Düşmanı sık değişenlerin dostlukları

"Dünya siyasetine de yüksekten bakmak" başlıklı son yazımızda şu cümleler de vardı:

"İslâm dünyası için değer yargıları ve organizasyon yapısı itibariyle Avrupa Birliği örnektir. (Ayrıca bilhassa eyaletlerden devlete dönüşerek kuruluş biçimi itibariyle ABD de örnektir). Zira AB'de de bir siyaset ve diplomasi vardır, ama piyonu ve hatta veziri feda eden bir zalim satranç oyunu yoktur. İki dünya savaşından aldıkları ders onlara kâfi gelmiş görünmektedir."

Yazımıza gelen yorumlardan birinde şunlar da vardı:

"Almanya Gazze'de öldürülen 50 bin Müslümanın katliamına destek verirken siz kalkmış Avrupa'nın güzellemesini yapıyorsunuz."

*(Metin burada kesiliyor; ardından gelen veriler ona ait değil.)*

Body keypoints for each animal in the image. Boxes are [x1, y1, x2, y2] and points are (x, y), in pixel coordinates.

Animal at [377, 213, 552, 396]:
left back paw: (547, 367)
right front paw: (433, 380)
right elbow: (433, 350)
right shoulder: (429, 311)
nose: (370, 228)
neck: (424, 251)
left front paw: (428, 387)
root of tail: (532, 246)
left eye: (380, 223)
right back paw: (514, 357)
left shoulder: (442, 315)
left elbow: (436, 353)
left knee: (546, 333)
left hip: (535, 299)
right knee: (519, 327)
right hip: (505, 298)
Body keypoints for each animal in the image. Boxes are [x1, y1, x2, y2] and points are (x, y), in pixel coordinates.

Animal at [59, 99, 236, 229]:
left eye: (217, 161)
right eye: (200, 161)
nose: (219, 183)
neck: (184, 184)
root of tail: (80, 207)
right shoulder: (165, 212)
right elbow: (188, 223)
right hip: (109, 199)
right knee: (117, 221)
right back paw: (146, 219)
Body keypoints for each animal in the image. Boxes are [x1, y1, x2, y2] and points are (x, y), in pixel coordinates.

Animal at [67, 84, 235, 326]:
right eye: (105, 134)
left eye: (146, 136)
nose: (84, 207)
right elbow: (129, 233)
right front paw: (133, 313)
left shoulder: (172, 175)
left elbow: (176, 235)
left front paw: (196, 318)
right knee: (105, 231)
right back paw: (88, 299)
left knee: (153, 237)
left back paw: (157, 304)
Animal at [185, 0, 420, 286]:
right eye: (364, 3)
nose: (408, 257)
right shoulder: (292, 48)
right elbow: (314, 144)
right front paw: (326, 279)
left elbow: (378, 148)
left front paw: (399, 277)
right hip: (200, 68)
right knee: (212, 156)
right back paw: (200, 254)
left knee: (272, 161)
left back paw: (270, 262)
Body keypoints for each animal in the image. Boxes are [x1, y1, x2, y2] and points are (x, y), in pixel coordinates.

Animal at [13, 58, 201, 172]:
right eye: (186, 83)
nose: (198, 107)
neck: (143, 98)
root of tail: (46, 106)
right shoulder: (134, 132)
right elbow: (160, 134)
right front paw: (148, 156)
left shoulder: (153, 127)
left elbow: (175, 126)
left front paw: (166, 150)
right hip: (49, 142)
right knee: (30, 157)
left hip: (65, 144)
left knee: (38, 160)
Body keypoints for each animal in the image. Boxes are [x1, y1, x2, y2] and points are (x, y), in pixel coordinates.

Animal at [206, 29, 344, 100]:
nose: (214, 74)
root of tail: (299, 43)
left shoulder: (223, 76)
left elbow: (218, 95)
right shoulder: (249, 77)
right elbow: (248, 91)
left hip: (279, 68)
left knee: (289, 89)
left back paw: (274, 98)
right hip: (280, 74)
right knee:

Öncelikle ifade edelim ki biz Avrupa'nın "güzellemesi"ni yapmadık. Yapmıyoruz.

Zira inanırız ki her şeyi olduğu gibi görmek ve göstermek ve "arzuya fikir kılıfı giydirmekten kaçınmak" her fikir erbabının temel prensibidir ya da öyle olmalıdır. Güzelleme yapanın ise bundan bir menfaati olmalıdır. Bizim böyle bir menfaatimiz ya da menfaat arayışımız yok.

Diyanet İşleri Başkanlığı şimdilerde aksini iddia eden bir tavra girmiş olsa da Kur'ân'da ve hadislerde bildirildiğine göre vakti geldiğinde yeniden inmek-dönmek üzere göğe yükseltilen Hazret-i İsa'ya gönülden bağlılığımız ve onun bu çağdaki muvahhid dostlarına samimi dostluğumuzdan başka, Avrupa'ya bir "yakınlığımız" yok.

Bu dostluk ittihad-ı İslâm'a da küfre karşı "Mehdî-İsa ittifakı"na da vesiledir. Zira ittihad-ı İslâm'ı bu zamanın en mühim farz vazifesi olarak biliriz.

İkincisi, Almanya'nın ve başka bazı Avrupa ülkelerinin, Gazze, Filistin ve İsrail konusundaki (ve mazide Kıbrıs gibi başka bazı konulardaki) açıkça hatalı tutumları elbette hepimiz için bir "hayal kırıklığı"dır.

Ama bunlar için, "bütün hayallerimizi suya düşüren" bir durum da denemez. Aksi halde kıyameti beklemekten başka yapacak bir şeyimiz kalmamış olur. Zira bu konuda alternatifler de hiç iyi bir imtihan vermiyor. Şangay Beşlisi'nin de BRICS'in de durumu belli. Türk dünyası da İslâm dünyası da bu konularda kafası karışıklarla dolu.

Bunun da sebebi belli: Dünyayı yönetmeye çalışan ve nifakla iş gördüğü için her iyinin yanına sokulup yürüyüşünü bozan "el-Hannas" nevinden Siyonist münafıklar (küresel zındıka komiteleri) her yerde aktif.

Yani hayırla şerrin mücadelesi her bünyede devam ediyor.

Bu çerçevede baktığımızda bizim için AB, örnek alınabilirliği ve ilkeleri itibariyle hayrı şerrinden fazla olan bir birlik. Üstünü çizip pusulasız ve şaşkın kalmaktansa hayrından ders ve şerrinden ibret almamız gereken bir yapı.